When it’s safe to lift our heads, there’s a beautiful pass stretching before us. The trail, such as it is, perches us high above the highway, which is itself above a train track, all three thin parallel lines etched like afterthoughts into a narrow notch between steep granite. On breaks to catch our breath or adjust our boots, we scan the rock-face across from us, and especially the meadows between rockslides. If you want to see muskoxen look for boulders, said one of the Norwegians. Boulders that move.
It’s the end of June and there are still banks of snow on the upper flanks. Every hundred meters or so we meet another rushing mountain stream. Is there a bridge? Someone calls out from behind. There is? Thank God. Pilgrim prayers are increasingly simple. Thank God for goretex boots. Here there’s a larger stream, jumping and frothing and swollen with spring run-off. No bridge, but fortunately there are flat rocks and A moves a few into place to stand on. Two of our group take position, mid-current, to help support the others across, water coursing and spraying around our ankles. Crossing water has become routine. No one thinks much more about it until we round a switchback and come face to face with the fact that the gushing current we just traversed flies out the side of a cliff and drops fifty feet through empty space, only yards after our fording. Later that day a Norwegian pilgrim falls and manages to get out, but loses items from her backpack over the precipice.
There’s animal dung of every variety on the path. At first it’s a game to try to imagine the various creatures who have passed. But at one point just before a steep ascent it’s so thick we have to make a detour. The sheep and reindeer are smart, smiles G grimly, as she pushes up the incline; they know how to drop weight when a hill is coming. Yet climbing is easier than a descent. Your heart hammers and the moisture pools at the base of your back where most of the backpack weight sits. But there is none of the shock to your knees, the chance of slipping. And anyway, climbing is hopeful; it means going somewhere.
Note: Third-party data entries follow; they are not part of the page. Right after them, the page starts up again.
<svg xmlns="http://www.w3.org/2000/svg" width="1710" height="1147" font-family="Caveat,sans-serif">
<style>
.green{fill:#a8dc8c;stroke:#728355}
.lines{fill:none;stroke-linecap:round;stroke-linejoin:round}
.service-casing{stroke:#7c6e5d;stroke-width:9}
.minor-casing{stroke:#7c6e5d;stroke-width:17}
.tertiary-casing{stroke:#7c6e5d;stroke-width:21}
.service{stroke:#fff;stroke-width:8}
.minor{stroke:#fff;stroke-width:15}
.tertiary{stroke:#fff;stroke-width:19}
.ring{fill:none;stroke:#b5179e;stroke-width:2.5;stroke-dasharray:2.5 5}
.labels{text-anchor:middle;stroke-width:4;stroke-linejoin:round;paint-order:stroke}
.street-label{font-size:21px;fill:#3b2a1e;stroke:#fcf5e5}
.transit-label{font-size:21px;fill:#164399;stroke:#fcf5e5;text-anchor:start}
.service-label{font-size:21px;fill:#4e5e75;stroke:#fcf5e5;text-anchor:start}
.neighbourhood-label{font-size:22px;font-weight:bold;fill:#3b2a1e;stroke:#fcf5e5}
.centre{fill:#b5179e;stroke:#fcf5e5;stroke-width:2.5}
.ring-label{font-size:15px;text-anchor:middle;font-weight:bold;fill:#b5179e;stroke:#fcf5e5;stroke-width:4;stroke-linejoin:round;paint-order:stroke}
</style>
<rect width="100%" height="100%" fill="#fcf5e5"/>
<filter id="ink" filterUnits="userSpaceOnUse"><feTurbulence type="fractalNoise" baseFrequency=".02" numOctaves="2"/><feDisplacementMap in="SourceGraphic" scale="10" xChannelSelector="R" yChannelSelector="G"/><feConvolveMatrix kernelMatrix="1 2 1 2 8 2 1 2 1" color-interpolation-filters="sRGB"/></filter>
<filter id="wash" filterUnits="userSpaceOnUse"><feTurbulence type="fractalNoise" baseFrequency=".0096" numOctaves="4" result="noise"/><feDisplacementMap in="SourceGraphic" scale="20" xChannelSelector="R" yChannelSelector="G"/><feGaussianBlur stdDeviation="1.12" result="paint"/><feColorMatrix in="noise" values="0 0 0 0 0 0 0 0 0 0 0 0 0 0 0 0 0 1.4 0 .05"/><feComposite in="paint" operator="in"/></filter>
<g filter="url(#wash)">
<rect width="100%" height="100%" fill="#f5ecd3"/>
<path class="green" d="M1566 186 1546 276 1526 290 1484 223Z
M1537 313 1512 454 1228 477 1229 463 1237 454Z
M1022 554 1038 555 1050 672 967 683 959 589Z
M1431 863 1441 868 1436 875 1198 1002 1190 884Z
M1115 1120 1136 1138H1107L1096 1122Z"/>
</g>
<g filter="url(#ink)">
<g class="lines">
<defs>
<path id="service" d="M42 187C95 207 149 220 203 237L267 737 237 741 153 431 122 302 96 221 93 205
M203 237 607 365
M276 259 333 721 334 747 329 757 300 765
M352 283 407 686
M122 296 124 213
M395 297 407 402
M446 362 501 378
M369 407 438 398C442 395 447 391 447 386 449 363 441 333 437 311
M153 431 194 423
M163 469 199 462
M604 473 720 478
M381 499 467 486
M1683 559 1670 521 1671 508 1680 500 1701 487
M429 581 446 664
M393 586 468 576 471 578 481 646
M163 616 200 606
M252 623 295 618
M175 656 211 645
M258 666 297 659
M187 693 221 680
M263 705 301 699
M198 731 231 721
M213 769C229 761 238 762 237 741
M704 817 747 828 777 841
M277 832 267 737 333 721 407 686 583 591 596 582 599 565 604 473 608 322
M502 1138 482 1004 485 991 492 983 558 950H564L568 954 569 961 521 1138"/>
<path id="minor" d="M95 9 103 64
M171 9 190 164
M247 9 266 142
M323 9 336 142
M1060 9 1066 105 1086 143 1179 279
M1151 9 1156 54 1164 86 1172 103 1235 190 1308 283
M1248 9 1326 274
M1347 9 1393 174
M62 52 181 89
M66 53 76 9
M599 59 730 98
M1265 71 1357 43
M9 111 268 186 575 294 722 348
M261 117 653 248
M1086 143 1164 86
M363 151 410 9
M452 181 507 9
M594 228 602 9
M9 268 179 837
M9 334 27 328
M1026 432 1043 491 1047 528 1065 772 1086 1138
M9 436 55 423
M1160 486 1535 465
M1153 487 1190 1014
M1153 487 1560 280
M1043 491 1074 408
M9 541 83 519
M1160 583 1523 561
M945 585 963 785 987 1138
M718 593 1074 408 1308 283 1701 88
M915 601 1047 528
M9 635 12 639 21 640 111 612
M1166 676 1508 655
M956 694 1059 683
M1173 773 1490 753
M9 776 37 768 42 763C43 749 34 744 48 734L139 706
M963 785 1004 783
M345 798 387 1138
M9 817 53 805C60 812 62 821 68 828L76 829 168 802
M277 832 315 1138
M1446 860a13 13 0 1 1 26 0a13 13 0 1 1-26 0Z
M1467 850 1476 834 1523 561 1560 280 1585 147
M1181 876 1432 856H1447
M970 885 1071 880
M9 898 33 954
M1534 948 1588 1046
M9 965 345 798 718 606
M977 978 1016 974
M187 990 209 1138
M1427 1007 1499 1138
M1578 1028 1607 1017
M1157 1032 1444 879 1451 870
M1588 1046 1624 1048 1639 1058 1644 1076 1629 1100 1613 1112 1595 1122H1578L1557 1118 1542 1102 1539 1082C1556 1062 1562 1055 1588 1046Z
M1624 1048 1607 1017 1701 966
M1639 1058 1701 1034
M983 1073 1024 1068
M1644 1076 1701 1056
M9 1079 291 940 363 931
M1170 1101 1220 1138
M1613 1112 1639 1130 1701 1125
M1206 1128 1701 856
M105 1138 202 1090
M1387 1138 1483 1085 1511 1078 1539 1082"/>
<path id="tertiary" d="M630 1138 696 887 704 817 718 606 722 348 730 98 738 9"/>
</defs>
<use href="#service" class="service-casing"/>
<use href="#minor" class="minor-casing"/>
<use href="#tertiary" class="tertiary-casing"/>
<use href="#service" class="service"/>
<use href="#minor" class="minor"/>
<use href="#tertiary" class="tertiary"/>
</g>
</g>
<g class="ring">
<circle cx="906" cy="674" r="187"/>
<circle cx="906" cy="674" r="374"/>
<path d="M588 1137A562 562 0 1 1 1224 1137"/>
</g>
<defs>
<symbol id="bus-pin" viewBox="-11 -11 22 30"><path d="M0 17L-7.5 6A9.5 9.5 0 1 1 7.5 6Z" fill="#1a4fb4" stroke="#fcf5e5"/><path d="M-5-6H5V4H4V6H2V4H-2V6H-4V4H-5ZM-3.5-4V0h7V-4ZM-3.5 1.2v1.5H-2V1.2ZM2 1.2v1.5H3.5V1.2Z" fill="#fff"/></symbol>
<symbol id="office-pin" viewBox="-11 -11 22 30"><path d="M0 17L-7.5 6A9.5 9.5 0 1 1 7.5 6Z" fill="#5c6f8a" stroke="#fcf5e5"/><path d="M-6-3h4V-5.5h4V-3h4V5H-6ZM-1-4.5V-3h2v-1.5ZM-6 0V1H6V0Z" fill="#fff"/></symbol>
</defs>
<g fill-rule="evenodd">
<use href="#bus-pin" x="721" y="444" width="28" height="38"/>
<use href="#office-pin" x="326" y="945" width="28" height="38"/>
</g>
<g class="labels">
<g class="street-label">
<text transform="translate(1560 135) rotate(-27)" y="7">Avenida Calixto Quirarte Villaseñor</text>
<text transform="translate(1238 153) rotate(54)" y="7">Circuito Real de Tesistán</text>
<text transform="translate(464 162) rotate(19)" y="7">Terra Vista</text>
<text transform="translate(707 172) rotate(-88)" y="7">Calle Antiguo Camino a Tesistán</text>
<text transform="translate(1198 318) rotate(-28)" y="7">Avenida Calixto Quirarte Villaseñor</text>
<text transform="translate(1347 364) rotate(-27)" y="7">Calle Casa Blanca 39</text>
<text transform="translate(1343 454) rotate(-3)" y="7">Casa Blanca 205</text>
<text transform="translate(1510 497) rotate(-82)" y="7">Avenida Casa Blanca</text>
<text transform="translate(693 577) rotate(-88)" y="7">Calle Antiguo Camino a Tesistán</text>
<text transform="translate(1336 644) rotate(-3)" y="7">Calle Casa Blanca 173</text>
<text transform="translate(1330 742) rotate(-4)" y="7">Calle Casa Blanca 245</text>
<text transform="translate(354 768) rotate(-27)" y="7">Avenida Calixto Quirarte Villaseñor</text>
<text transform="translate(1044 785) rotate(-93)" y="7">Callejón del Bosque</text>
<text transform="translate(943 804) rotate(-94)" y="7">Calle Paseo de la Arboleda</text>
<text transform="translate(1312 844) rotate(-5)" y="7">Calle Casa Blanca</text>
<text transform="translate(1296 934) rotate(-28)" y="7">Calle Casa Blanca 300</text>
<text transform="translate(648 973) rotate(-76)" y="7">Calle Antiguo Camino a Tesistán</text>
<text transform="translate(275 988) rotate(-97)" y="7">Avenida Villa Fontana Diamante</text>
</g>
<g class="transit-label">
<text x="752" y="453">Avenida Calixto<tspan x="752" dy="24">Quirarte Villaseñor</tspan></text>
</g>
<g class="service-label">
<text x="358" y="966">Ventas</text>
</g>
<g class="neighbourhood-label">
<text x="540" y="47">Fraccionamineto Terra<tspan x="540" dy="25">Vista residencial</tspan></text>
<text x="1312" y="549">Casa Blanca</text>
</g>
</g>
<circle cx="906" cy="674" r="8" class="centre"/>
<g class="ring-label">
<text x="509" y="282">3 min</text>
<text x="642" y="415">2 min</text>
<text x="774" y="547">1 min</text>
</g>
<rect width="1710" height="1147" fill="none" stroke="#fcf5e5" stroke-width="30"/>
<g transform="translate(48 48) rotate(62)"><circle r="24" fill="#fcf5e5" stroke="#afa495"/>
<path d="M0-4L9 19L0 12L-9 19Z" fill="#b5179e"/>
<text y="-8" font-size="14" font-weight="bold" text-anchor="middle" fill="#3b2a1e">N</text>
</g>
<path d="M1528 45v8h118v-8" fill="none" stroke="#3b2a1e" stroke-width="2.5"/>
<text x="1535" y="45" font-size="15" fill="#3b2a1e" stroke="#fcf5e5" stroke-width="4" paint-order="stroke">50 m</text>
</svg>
Eventually we emerge onto a huge flat table-plateau, where we’re rewarded by the high Norwegian landscape: moss-covered rocks and grey-green lichen stretching out in all directions to a treeless horizon. Without a mid-range, distances are deceiving. We see a cabin in the distance, perched on a giant, solitary rock. It takes forever to walk there. In front of the door is a grey mass that turns out to be a waist-high pile of reindeer antlers. We look around but there is no sign of human life, no one to explain the carnage. A flock of sheep approach and retreat, wheel around us in a spiral and disperse, alternating between curiosity and fear. For a few seconds we are two groups completely still, examining each other across the divide of species, before one of us makes a sound and they bolt away again.
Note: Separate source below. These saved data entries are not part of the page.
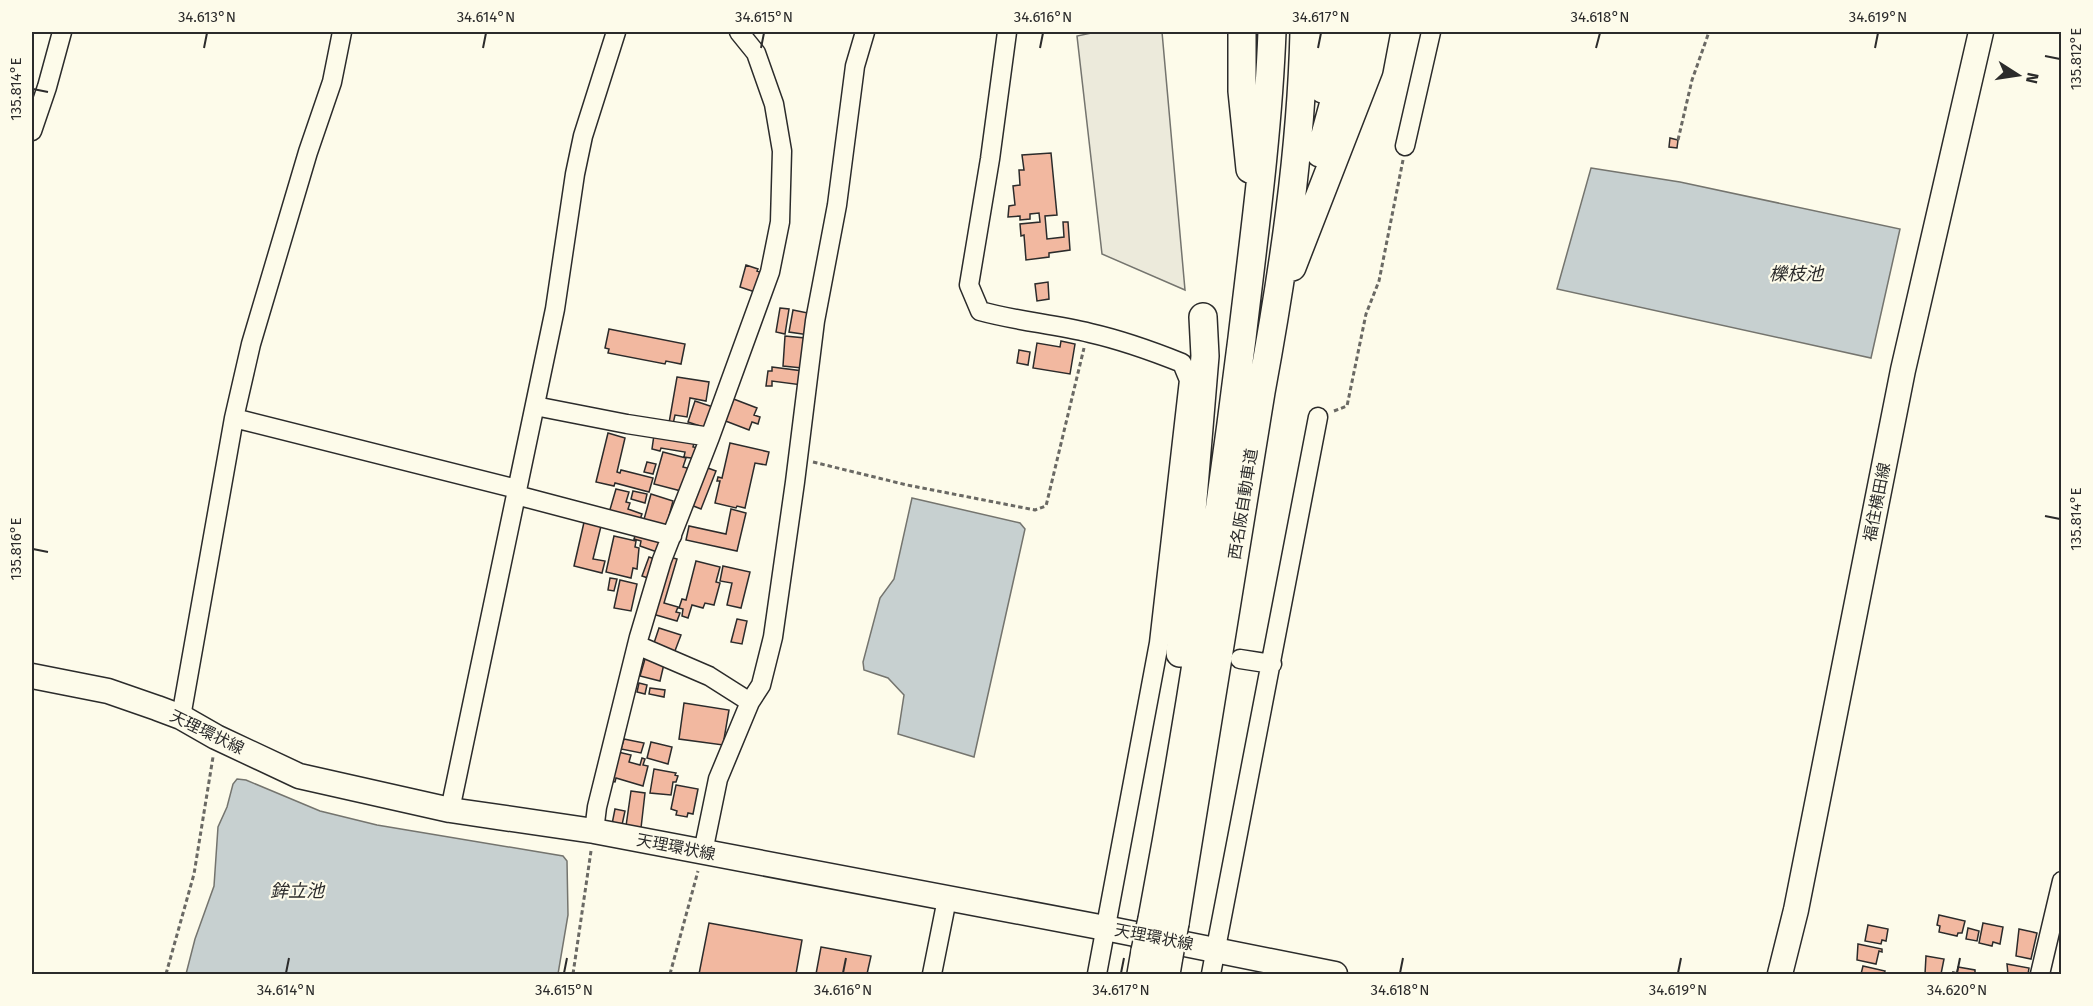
<svg xmlns="http://www.w3.org/2000/svg" width="2093" height="1006" font-family="'Fira Sans','Noto Sans JP',sans-serif">
	<rect width="100%" height="100%" fill="#fdfbea"/>
	<!-- parking -->
	<path fill="#eceadb" stroke="#74746e" stroke-width="1.5" d="M1096 32H1162L1185 290 1102 254 1077 36Z"/>
	<!-- water -->
	<path fill="#c7d0d0" stroke="#74746e" stroke-width="1.5" d="M1591 168 1680 182 1900 229 1871 358 1557 289Z
		M912 498 1020 523 1025 529 974 757 898 734 904 695 888 678 864 670 863 662 880 598 894 579Z
		M237 779 246 780 320 811 377 825 563 856 567 861 568 915 558 974H186L195 939 214 886 218 827 227 807 233 784Z"/>
	<!-- building -->
	<path fill="#f2b8a0" stroke="#2b2b2b" stroke-width="1.5" d="M1670 138 1678 140 1677 148 1669 147Z
		M1051 153 1057 215 1045 216 1047 239 1064 237 1063 222H1068L1070 250 1049 253V257L1026 260 1024 235 1021 236 1020 224 1040 222 1039 213 1030 214V219L1020 220V216L1008 217 1009 206 1015 205 1013 186 1020 185 1019 170H1024L1022 155Z
		M746 265 758 269 757 271 760 272 755 292 740 287Z
		M1048 282 1049 299 1037 301 1035 284Z
		M780 308 789 309 785 334 776 332Z
		M793 310 813 314 809 335 789 332Z
		M609 329 685 344 681 364 666 361 665 364 608 353 609 349 605 348Z
		M785 336 805 338 802 368 783 366Z
		M1061 341 1075 344 1070 374 1033 368 1037 343 1060 347Z
		M1019 350 1030 352 1028 365 1017 363Z
		M772 367 803 371 802 385 772 381V386H766L768 371H772Z
		M677 377 709 382 706 401 690 398 687 417 675 415 673 424 669 423Z
		M731 398 757 408 754 415 760 417 758 424 752 422 749 430 723 420Z
		M695 401 713 407 706 428 688 422Z
		M608 433 625 438 617 472 620 473 621 470 653 478 649 492 615 483 614 486 596 482Z
		M654 435 694 443 693 447 699 448 698 459 684 457 685 452 661 448 660 451 652 449Z
		M730 443 769 452 766 465 755 463 745 508 737 506 736 508 715 503 720 481H717L718 477 722 478Z
		M663 452 686 458 683 467 691 469 685 492 654 484Z
		M647 462 656 464 653 474 644 472Z
		M705 467 716 471 701 509 691 505Z
		M616 489 629 492 626 502 630 503 628 509 642 514 639 522 609 513Z
		M633 491 647 494 645 503 631 499Z
		M651 494 673 501 669 516H671L669 523 667 522 665 529 643 523Z
		M731 509 746 513 737 551 686 540 689 526 726 534Z
		M585 518 602 522 593 559 605 561 602 573 574 566Z
		M636 533 661 540 657 552 640 546 641 541 634 539Z
		M614 536 636 541 635 547 639 548 637 569 633 568 631 578 606 572Z
		M666 556 677 559 664 603 678 607 676 612 680 613 677 621 649 613Z
		M649 557 655 559 648 578 642 576Z
		M696 561 720 567 716 582 720 583 714 605 705 603 703 608 692 605 688 618 682 616 683 609 679 608 682 599 686 600Z
		M723 566 750 572 741 608 727 605 732 583 720 581Z
		M610 578 617 579 614 591 608 590Z
		M620 580 637 584 631 611 614 608Z
		M737 619 747 621 742 644 731 642Z
		M659 628 681 635 673 656 652 649Z
		M645 659 664 664 660 681 640 676Z
		M639 683 647 685 645 694 637 692Z
		M650 688 665 690 664 697 649 694Z
		M684 703 729 710 723 745 679 739Z
		M624 739 644 743 641 753 621 749Z
		M651 742 672 747 668 764 647 758Z
		M618 752 631 755 629 762 640 765 642 758 645 759 643 765 648 766 643 786 616 778 615 782 609 781Z
		M654 769 676 773 675 775 678 776 676 782H673L671 795 650 793Z
		M676 785 698 789 693 814 688 813 687 817 676 815 677 811 671 809Z
		M631 791 645 793 641 828 626 826Z
		M615 809 625 811 622 825 612 824Z
		M1939 915 1965 921 1962 933H1958L1957 936 1939 932 1940 926 1937 925Z
		M709 923 802 940 796 974H699Z
		M1983 923 2003 927 2000 944 1993 942 1992 946 1979 943Z
		M1868 925 1888 929 1886 941 1882 940 1881 944 1865 941Z
		M1968 928 1979 931 1977 941 1966 939Z
		M2019 929 2037 933 2031 959 2016 956Z
		M1858 944 1882 949V952L1879 951 1876 964 1857 960Z
		M821 947 871 956 867 974H816Z
		M1926 956 1944 959 1941 974H1925Z
		M2007 964 2029 968 2028 974H2008Z
		M1863 966 1885 971 1884 974H1861Z
		M1958 967 1975 970V974H1978H1953V972L1957 973Z"/>
	<g fill="none" stroke-linecap="round" stroke-linejoin="round">
		<defs>
			<path id="minor" d="M1007 32 990 159 969 285 980 311C1016 321 1053 324 1090 333 1121 340 1152 351 1182 363L1189 380 1159 643 1097 974
				M32 131 47 87 62 32
				M1405 146 1431 32
				M535 406 627 424 710 437
				M234 418 517 489
				M516 495 672 536
				M637 645 709 676 750 702
				M1240 659 1272 664
				M181 717 234 418 251 344 308 152 332 82 342 32
				M450 810 555 309 575 174 583 136 616 32
				M594 831 597 807 639 637 662 560 710 437 770 272 780 222 782 151 774 104 756 53 739 32
				M703 852 718 779 750 702 761 685 773 637 795 482 815 321 837 205 855 66 865 32
				M932 974 947 899
				M1211 974 1318 417
				M2040 974 2062 881"/>
			<path id="major" d="M32 676 108 691 157 708 181 717 216 737 299 776 450 810 594 831 1105 928 1335 974
				M1780 974 1796 910 1903 370 1981 32"/>
			<path id="highway" d="M1242 32V91L1250 169
				M1323 89 1329 32
				M1320 153 1351 40V32
				M1292 267 1369 69 1376 32
				M1180 653 1205 356 1203 317
				M1152 919C1188 727 1218 532 1242 338 1254 236 1268 134 1272 32
				M1175 923 1261 392C1283 273 1301 152 1304 32
				M1141 974 1145 951
				M1166 974 1169 956"/>
		</defs>
		<!-- minor casing -->
		<use href="#minor" stroke="#2b2b2b" stroke-width="21"/>
		<!-- major casing -->
		<use href="#major" stroke="#2b2b2b" stroke-width="27"/>
		<!-- highway casing -->
		<use href="#highway" stroke="#2b2b2b" stroke-width="30"/>
		<!-- path -->
		<path stroke="#6a6964" stroke-width="3" stroke-dasharray="4.5 3" stroke-linecap="butt" d="M1678 140 1692 80 1709 32
			M1334 411 1347 406 1366 314 1379 281 1403 160
			M813 462 907 485 1035 510 1046 506 1084 348
			M166 974 194 874 213 757
			M573 974 591 851
			M670 974 698 871"/>
		<!-- minor -->
		<use href="#minor" stroke="#fdfbea" stroke-width="18"/>
		<!-- major -->
		<use href="#major" stroke="#fdfbea" stroke-width="24"/>
		<!-- highway -->
		<use href="#highway" stroke="#fdfbea" stroke-width="27"/>
		<defs>
			<path id="highway-bridge" d="M1145 951 1152 919
				M1169 956 1175 923"/>
		</defs>
		<!-- highway-bridge casing -->
		<use href="#highway-bridge" stroke="#2b2b2b" stroke-width="30" stroke-linecap="butt"/>
		<!-- highway-bridge -->
		<use href="#highway-bridge" stroke="#fdfbea" stroke-width="27"/>
	</g>
	<!-- ticks -->
	<path fill="none" stroke="#2b2b2b" stroke-width="2" d="M204 48 207 33M483 48 486 33M761 48 764 33M1040 48 1043 33M1318 48 1321 33M1596 48 1600 33M1875 48 1878 33M2045 56 2060 59M33 89 48 92M2045 516 2060 519M33 549 48 552M286 973 289 958M564 973 567 958M843 973 846 958M1121 973 1124 958M1400 973 1403 958M1678 973 1681 958M1957 973 1960 958"/>
	<g text-anchor="middle" dominant-baseline="central" stroke-width="4.5" stroke-linejoin="round" paint-order="stroke">
		<!-- street labels -->
		<g font-size="16" fill="#2b2b2b" stroke="#fdfbea">
			<text transform="translate(1877 502) rotate(-79)">福住横田線</text>
			<text transform="translate(1243 504) rotate(-81)">西名阪自動車道</text>
			<text transform="translate(207 732) rotate(26)">天理環状線</text>
			<text transform="translate(676 847) rotate(11)">天理環状線</text>
			<text transform="translate(1154 937) rotate(11)">天理環状線</text>
		</g>
		<!-- water labels -->
		<g font-size="18" font-style="italic" fill="#2b2b2b" stroke="#fdfbea">
			<text x="1796" y="274">櫟枝池</text>
			<text x="297" y="891">鉾立池</text>
		</g>
	</g>
	<!-- border -->
	<rect width="2093" height="1006" fill="none" stroke="#fdfbea" stroke-width="66"/>
	<!-- north arrow -->
	<g transform="translate(2018 75) rotate(102)" stroke="#fdfbea" stroke-width="4.5" paint-order="stroke">
	<path d="M0-4.5L10 22L0 15L-10 22Z" fill="#2b2b2b"/>
	<text y="-9" font-size="16" font-weight="bold" text-anchor="middle" fill="#2b2b2b">N</text>
	</g>
	<rect x="33" y="33" width="2027" height="940" fill="none" stroke="#2b2b2b" stroke-width="2"/>
	<g font-size="15" text-anchor="middle" fill="#2b2b2b">
		<text x="207" y="22">34.613°N</text>
		<text x="486" y="22">34.614°N</text>
		<text x="764" y="22">34.615°N</text>
		<text x="1043" y="22">34.616°N</text>
		<text x="1321" y="22">34.617°N</text>
		<text x="1600" y="22">34.618°N</text>
		<text x="1878" y="22">34.619°N</text>
		<text transform="translate(2076 59) rotate(-90)" y="5">135.812°E</text>
		<text transform="translate(16 89) rotate(-90)" y="5">135.814°E</text>
		<text transform="translate(2076 519) rotate(-90)" y="5">135.814°E</text>
		<text transform="translate(16 549) rotate(-90)" y="5">135.816°E</text>
		<text x="286" y="995">34.614°N</text>
		<text x="564" y="995">34.615°N</text>
		<text x="843" y="995">34.616°N</text>
		<text x="1121" y="995">34.617°N</text>
		<text x="1400" y="995">34.618°N</text>
		<text x="1678" y="995">34.619°N</text>
		<text x="1957" y="995">34.620°N</text>
	</g>
</svg>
After another hour or so under the huge vault of sky, someone calls for a stop. We find spots in the lee of boulders, sheltering from the increasingly cold wind. K pulls her hood up around her ears and falls back into the pillow of lichen. S, who was busy picking greenery in the lower altitudes now adds garnish from the wilderness to our bare sandwiches: leaves and flowers and herbs, edible evidence of where we’ve been. It’s late and there are still many kilometers to go before we sleep. But we pull our hats over our ears and pass the sandwiches and the tea. How long have we been walking? Four days now? Five? No one seems to remember. We lean back into the lichen, and enjoy a view we cannot name, looking out over this strange world like house-guests who are lost but can’t yet admit it.